WORK TO BE COMPLETED –
Print each entry word for word without images.
___
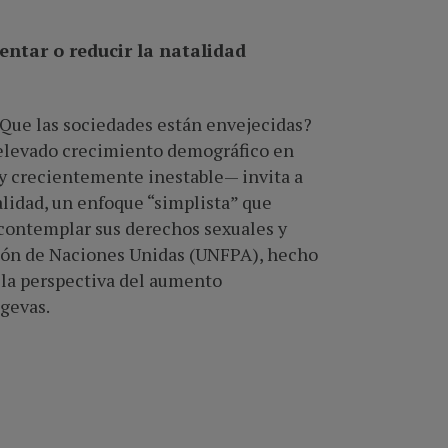
entar o reducir la natalidad
¿Que las sociedades están envejecidas?
 elevado crecimiento demográfico en
 y crecientemente inestable— invita a
alidad, un enfoque “simplista” que
 contemplar sus derechos sexuales y
ión de Naciones Unidas (UNFPA)
, hecho
e la perspectiva del aumento
gevas.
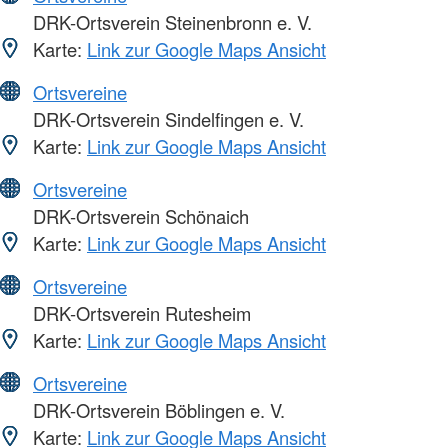
DRK-Ortsverein Steinenbronn e. V.
Karte:
Link zur Google Maps Ansicht
Ortsvereine
DRK-Ortsverein Sindelfingen e. V.
Karte:
Link zur Google Maps Ansicht
Ortsvereine
DRK-Ortsverein Schönaich
Karte:
Link zur Google Maps Ansicht
Ortsvereine
DRK-Ortsverein Rutesheim
Karte:
Link zur Google Maps Ansicht
Ortsvereine
DRK-Ortsverein Böblingen e. V.
Karte:
Link zur Google Maps Ansicht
___
WORKED SOLUTION –
entar o reducir la natalidad
¿Que las sociedades están envejecidas?
 elevado crecimiento demográfico en
 y crecientemente inestable— invita a
alidad, un enfoque “simplista” que
 contemplar sus derechos sexuales y
ión de Naciones Unidas (UNFPA)
, hecho
e la perspectiva del aumento
gevas.
DRK-Ortsverein Steinenbronn e. V.
Karte:
Link zur Google Maps Ansicht
Ortsvereine
DRK-Ortsverein Sindelfingen e. V.
Karte:
Link zur Google Maps Ansicht
Ortsvereine
DRK-Ortsverein Schönaich
Karte:
Link zur Google Maps Ansicht
Ortsvereine
DRK-Ortsverein Rutesheim
Karte:
Link zur Google Maps Ansicht
Ortsvereine
DRK-Ortsverein Böblingen e. V.
Karte:
Link zur Google Maps Ansicht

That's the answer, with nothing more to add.